Daniel Thornton, program director at the UK’s Institute for Government, calls on the civil service to ‘be more willing to learn from failure’ in a recent article in Civil Service News. While acknowledging the challenges Agile management holds for some agency projects (a half-built railway doesn’t make a useful prototype), Thornton insists that as technology becomes increasingly agile, entire projects must be managed that way in order to ensure success.
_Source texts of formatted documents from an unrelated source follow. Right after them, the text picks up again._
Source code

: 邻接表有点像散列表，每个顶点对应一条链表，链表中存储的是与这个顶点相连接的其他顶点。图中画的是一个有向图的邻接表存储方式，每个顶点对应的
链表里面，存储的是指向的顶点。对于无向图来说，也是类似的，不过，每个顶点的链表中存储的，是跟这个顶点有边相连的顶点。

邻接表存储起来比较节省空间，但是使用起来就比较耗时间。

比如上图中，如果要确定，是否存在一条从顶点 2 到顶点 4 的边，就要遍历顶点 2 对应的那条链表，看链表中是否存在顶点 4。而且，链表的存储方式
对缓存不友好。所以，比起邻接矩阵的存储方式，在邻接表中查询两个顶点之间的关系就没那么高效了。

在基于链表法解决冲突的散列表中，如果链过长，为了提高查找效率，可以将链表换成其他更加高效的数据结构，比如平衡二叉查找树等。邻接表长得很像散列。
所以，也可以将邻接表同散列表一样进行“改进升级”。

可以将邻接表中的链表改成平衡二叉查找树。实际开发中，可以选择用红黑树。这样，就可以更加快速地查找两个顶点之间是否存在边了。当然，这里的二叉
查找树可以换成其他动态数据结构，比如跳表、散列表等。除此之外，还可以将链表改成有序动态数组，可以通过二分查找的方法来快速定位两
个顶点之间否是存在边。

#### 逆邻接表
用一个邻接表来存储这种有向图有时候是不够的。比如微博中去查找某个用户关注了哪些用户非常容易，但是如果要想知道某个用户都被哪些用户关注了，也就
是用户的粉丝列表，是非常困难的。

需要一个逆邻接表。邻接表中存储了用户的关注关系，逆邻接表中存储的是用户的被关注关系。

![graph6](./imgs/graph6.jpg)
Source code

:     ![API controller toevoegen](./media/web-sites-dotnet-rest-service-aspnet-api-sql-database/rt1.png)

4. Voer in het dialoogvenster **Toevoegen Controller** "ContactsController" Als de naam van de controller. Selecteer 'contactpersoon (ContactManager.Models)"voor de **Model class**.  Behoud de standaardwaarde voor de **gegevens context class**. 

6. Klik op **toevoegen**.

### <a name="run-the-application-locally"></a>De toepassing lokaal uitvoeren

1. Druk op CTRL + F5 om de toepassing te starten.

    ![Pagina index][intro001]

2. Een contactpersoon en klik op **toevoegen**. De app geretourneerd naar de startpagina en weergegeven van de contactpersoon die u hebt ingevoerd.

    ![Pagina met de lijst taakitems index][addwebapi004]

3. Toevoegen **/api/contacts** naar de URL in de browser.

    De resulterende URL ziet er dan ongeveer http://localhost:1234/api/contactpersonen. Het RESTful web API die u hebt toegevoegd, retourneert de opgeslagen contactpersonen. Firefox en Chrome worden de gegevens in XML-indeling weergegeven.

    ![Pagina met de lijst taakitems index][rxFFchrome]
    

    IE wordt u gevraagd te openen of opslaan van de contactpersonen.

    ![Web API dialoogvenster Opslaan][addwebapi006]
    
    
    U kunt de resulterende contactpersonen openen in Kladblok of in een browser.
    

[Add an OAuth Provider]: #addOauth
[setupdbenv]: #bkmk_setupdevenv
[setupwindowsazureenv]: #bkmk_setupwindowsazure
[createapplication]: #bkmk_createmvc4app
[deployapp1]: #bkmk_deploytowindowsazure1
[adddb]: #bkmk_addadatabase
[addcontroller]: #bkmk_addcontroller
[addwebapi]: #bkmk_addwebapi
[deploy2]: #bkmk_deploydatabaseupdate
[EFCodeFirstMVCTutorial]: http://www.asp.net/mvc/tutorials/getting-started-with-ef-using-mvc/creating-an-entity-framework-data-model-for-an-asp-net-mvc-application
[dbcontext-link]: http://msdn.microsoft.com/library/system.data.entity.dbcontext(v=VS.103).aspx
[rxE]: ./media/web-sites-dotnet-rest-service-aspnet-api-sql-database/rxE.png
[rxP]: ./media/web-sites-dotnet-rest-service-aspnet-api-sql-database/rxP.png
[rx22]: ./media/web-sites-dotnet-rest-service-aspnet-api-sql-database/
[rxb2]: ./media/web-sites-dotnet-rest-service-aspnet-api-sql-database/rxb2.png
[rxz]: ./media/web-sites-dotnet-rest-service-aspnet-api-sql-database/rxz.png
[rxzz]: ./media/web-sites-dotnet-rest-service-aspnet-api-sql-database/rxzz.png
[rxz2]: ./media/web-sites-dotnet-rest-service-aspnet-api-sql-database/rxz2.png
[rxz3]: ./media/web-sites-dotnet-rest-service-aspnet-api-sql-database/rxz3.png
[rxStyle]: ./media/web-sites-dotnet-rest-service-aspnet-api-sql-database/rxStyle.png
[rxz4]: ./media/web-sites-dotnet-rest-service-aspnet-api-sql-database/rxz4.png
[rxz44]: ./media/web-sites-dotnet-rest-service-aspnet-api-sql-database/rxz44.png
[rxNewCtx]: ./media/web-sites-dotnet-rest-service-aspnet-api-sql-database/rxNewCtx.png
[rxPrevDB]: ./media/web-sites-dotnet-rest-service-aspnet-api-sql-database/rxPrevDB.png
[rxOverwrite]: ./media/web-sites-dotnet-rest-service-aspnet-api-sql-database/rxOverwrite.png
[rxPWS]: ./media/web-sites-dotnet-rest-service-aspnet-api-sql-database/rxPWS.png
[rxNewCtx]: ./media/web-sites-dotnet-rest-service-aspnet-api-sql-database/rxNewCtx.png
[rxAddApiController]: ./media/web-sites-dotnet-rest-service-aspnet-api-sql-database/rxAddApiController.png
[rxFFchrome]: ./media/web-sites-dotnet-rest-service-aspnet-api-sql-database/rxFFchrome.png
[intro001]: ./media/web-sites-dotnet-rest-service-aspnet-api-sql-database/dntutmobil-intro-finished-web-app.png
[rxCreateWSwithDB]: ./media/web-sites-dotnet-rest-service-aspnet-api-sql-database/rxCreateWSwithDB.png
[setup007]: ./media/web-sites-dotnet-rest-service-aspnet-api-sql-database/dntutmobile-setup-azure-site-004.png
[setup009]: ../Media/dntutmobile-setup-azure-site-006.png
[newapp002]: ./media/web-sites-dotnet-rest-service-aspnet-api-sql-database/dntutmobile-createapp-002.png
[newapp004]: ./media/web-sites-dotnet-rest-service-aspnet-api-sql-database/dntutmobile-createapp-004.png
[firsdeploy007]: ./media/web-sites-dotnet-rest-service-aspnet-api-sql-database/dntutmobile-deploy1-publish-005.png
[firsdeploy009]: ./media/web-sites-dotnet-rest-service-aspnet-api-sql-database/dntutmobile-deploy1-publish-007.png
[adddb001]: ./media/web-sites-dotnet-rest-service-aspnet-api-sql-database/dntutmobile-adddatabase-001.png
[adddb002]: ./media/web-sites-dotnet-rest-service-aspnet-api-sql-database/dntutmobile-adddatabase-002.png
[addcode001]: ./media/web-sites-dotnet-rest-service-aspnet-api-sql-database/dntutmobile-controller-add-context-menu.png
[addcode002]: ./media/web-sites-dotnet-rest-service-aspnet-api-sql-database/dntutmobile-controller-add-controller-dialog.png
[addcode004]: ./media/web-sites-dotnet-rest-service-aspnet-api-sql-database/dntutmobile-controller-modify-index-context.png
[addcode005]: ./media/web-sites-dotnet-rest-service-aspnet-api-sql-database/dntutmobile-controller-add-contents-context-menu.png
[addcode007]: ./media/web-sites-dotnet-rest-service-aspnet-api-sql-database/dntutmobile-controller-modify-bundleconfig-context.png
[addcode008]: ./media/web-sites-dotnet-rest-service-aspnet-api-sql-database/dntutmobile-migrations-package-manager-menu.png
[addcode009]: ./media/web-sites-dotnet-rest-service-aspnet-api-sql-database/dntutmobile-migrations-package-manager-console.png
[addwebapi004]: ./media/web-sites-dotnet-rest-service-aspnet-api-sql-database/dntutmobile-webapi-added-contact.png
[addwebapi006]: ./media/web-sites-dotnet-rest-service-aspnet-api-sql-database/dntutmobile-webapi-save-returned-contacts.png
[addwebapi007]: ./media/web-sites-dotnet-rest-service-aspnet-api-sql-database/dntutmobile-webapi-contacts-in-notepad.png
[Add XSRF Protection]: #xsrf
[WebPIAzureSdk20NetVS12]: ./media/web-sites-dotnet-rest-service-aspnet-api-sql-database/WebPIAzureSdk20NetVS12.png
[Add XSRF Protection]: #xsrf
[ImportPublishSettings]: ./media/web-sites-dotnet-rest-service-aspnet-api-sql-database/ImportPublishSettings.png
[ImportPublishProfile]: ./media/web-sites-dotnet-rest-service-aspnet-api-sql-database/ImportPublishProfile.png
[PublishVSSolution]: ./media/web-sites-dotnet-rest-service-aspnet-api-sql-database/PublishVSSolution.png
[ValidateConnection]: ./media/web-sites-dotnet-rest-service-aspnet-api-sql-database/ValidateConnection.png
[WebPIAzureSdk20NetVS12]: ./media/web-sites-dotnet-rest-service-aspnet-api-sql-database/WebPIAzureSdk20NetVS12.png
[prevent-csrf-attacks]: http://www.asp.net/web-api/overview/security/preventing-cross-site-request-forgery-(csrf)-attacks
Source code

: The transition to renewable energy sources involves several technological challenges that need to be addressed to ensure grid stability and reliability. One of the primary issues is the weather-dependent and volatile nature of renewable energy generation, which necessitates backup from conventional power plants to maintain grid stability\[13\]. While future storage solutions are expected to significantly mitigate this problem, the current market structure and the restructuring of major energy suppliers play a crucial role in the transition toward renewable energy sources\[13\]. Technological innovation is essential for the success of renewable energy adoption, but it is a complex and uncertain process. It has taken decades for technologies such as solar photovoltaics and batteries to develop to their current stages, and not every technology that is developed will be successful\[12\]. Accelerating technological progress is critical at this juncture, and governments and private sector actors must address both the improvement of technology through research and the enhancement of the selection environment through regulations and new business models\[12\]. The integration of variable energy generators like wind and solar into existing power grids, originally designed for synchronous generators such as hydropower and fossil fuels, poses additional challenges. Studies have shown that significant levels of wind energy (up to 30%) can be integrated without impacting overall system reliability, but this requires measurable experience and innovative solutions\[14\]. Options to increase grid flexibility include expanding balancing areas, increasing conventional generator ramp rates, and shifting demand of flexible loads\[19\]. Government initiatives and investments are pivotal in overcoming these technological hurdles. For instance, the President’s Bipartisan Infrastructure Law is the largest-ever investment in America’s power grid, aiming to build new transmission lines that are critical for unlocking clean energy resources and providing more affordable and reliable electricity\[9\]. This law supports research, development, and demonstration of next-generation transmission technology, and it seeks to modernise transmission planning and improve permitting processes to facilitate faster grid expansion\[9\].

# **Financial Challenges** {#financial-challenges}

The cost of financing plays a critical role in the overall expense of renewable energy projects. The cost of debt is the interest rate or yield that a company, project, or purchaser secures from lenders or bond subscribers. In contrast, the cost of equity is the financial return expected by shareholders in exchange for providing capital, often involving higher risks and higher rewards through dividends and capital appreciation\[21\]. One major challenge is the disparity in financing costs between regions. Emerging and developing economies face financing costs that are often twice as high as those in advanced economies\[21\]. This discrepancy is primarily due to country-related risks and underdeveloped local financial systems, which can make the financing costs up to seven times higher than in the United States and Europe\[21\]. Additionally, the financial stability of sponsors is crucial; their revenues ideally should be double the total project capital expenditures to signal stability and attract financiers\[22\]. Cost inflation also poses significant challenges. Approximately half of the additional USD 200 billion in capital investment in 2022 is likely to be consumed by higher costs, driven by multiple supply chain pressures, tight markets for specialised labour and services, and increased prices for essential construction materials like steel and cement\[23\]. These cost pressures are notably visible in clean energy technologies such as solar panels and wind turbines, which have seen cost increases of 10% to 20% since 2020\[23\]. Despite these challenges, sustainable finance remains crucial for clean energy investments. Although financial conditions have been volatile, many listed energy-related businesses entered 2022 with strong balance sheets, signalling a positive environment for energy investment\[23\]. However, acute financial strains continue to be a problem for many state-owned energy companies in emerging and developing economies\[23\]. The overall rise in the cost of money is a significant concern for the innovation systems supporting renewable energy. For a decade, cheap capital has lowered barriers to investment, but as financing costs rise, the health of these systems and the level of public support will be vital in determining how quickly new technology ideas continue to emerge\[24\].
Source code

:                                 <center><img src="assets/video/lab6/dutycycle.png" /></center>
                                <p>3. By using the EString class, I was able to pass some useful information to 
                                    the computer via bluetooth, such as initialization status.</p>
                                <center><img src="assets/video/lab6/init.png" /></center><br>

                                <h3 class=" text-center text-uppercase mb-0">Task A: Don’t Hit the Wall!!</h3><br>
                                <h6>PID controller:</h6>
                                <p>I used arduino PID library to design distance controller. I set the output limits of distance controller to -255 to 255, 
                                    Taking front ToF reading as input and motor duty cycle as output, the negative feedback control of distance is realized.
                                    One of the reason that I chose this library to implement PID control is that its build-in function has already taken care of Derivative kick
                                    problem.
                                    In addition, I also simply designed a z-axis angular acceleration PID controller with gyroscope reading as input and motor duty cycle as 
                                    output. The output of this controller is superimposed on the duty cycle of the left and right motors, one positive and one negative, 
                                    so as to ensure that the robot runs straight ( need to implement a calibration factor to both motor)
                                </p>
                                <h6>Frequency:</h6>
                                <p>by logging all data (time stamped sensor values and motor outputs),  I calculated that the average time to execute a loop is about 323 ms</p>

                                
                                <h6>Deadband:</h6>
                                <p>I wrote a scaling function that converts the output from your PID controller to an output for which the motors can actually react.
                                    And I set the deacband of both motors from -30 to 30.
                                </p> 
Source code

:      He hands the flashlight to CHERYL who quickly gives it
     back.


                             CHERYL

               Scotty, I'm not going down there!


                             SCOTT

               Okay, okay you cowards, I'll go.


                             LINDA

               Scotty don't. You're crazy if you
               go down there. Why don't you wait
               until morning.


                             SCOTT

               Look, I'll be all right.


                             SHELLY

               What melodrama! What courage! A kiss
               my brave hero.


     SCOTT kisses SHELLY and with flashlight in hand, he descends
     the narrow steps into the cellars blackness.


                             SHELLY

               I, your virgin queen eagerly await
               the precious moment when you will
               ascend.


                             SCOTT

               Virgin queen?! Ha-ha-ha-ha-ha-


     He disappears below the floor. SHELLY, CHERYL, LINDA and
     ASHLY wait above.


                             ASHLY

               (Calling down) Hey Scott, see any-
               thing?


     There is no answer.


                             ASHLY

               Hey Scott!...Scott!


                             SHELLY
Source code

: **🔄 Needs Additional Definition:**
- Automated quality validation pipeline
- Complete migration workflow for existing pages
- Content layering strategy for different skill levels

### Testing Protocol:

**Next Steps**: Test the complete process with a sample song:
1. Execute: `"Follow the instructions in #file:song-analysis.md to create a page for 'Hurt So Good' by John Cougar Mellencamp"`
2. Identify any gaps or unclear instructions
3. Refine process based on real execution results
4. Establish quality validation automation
Thornton applauds the Government Digital Service and the Department for Work and Pensions for their pioneering of Agile and their customer satisfaction rates of around 90%. He encourages the civil service to thoughtfully implement as many Agile principles as possible to experience the same success.
From the article:
Ministers should make a positive but realistic commitment to an agile approach. This will mean taking a fresh look at Whitehall’s project guidance, being transparent about progress on implementation so failure is learnt from rather than buried, and providing the resources and space for experimentation. It will also mean being selective about imposing central controls, instead encouraging departments to build management information systems that allow even large projects and processes to be adapted.
Agility is not a panacea. Any project needs resources and people with experience, authority, and commitment to see it through. Agility does not guarantee these things, but it does help managers to focus on producing things of value to their customers – and when money is short, that’s more important than ever.